=== EXERCISE ===
Copy out every line in the records below word for word, keeping them in the same order.

=== DATA SUPPLIED ===
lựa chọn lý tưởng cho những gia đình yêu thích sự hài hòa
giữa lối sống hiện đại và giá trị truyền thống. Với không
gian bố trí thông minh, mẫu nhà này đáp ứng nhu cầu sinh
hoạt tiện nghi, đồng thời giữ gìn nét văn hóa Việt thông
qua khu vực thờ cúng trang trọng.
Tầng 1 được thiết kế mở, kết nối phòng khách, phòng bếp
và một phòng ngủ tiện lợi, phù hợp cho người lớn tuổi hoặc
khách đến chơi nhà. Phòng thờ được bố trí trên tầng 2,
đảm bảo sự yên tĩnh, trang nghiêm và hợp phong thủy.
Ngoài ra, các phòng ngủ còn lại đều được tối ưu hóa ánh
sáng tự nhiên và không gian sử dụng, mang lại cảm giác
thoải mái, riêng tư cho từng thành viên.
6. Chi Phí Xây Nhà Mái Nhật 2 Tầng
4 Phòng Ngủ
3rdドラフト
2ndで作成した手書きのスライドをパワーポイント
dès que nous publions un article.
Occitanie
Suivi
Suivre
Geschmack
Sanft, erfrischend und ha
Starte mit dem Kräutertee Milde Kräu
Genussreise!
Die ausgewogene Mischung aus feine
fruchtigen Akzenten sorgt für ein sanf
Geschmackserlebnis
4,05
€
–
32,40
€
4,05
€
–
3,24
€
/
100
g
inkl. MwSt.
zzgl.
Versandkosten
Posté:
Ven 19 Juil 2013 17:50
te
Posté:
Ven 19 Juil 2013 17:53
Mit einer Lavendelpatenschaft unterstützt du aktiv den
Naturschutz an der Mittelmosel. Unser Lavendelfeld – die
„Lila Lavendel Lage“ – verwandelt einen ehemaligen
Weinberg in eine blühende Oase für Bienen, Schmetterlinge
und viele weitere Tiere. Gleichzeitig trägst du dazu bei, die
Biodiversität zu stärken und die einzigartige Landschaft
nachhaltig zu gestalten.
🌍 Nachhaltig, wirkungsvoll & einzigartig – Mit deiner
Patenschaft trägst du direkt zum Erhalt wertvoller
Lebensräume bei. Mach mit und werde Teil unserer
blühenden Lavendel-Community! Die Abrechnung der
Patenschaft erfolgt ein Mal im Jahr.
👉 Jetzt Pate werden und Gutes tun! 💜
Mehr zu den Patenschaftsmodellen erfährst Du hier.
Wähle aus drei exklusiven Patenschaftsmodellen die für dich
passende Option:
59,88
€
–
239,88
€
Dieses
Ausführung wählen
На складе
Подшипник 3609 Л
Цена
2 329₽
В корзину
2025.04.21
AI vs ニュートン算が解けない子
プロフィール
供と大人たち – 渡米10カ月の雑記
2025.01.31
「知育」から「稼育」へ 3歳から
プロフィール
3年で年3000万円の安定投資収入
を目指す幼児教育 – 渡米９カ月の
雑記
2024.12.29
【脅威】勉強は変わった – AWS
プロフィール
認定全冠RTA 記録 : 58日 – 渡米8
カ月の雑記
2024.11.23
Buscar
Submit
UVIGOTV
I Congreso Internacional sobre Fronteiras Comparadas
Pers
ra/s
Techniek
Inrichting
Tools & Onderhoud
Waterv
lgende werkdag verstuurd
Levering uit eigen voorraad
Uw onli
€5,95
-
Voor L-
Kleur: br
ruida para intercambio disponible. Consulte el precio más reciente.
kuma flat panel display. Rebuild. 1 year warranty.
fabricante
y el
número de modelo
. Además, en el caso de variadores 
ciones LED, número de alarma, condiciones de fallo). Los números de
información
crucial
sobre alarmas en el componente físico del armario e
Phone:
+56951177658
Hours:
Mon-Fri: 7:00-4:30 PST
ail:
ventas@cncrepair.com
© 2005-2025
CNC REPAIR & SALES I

=== SOLUTION BELOW ===
lựa chọn lý tưởng cho những gia đình yêu thích sự hài hòa
giữa lối sống hiện đại và giá trị truyền thống. Với không
gian bố trí thông minh, mẫu nhà này đáp ứng nhu cầu sinh
hoạt tiện nghi, đồng thời giữ gìn nét văn hóa Việt thông
qua khu vực thờ cúng trang trọng.
Tầng 1 được thiết kế mở, kết nối phòng khách, phòng bếp
và một phòng ngủ tiện lợi, phù hợp cho người lớn tuổi hoặc
khách đến chơi nhà. Phòng thờ được bố trí trên tầng 2,
đảm bảo sự yên tĩnh, trang nghiêm và hợp phong thủy.
Ngoài ra, các phòng ngủ còn lại đều được tối ưu hóa ánh
sáng tự nhiên và không gian sử dụng, mang lại cảm giác
thoải mái, riêng tư cho từng thành viên.
6. Chi Phí Xây Nhà Mái Nhật 2 Tầng
4 Phòng Ngủ
3rdドラフト
2ndで作成した手書きのスライドをパワーポイント
dès que nous publions un article.
Occitanie
Suivi
Suivre
Geschmack
Sanft, erfrischend und ha
Starte mit dem Kräutertee Milde Kräu
Genussreise!
Die ausgewogene Mischung aus feine
fruchtigen Akzenten sorgt für ein sanf
Geschmackserlebnis
4,05
€
–
32,40
€
4,05
€
–
3,24
€
/
100
g
inkl. MwSt.
zzgl.
Versandkosten
Posté:
Ven 19 Juil 2013 17:50
te
Posté:
Ven 19 Juil 2013 17:53
Mit einer Lavendelpatenschaft unterstützt du aktiv den
Naturschutz an der Mittelmosel. Unser Lavendelfeld – die
„Lila Lavendel Lage“ – verwandelt einen ehemaligen
Weinberg in eine blühende Oase für Bienen, Schmetterlinge
und viele weitere Tiere. Gleichzeitig trägst du dazu bei, die
Biodiversität zu stärken und die einzigartige Landschaft
nachhaltig zu gestalten.
🌍 Nachhaltig, wirkungsvoll & einzigartig – Mit deiner
Patenschaft trägst du direkt zum Erhalt wertvoller
Lebensräume bei. Mach mit und werde Teil unserer
blühenden Lavendel-Community! Die Abrechnung der
Patenschaft erfolgt ein Mal im Jahr.
👉 Jetzt Pate werden und Gutes tun! 💜
Mehr zu den Patenschaftsmodellen erfährst Du hier.
Wähle aus drei exklusiven Patenschaftsmodellen die für dich
passende Option:
59,88
€
–
239,88
€
Dieses
Ausführung wählen
На складе
Подшипник 3609 Л
Цена
2 329₽
В корзину
2025.04.21
AI vs ニュートン算が解けない子
プロフィール
供と大人たち – 渡米10カ月の雑記
2025.01.31
「知育」から「稼育」へ 3歳から
プロフィール
3年で年3000万円の安定投資収入
を目指す幼児教育 – 渡米９カ月の
雑記
2024.12.29
【脅威】勉強は変わった – AWS
プロフィール
認定全冠RTA 記録 : 58日 – 渡米8
カ月の雑記
2024.11.23
Buscar
Submit
UVIGOTV
I Congreso Internacional sobre Fronteiras Comparadas
Pers
ra/s
Techniek
Inrichting
Tools & Onderhoud
Waterv
lgende werkdag verstuurd
Levering uit eigen voorraad
Uw onli
€5,95
-
Voor L-
Kleur: br
ruida para intercambio disponible. Consulte el precio más reciente.
kuma flat panel display. Rebuild. 1 year warranty.
fabricante
y el
número de modelo
. Además, en el caso de variadores 
ciones LED, número de alarma, condiciones de fallo). Los números de
información
crucial
sobre alarmas en el componente físico del armario e
Phone:
+56951177658
Hours:
Mon-Fri: 7:00-4:30 PST
ail:
ventas@cncrepair.com
© 2005-2025
CNC REPAIR & SALES I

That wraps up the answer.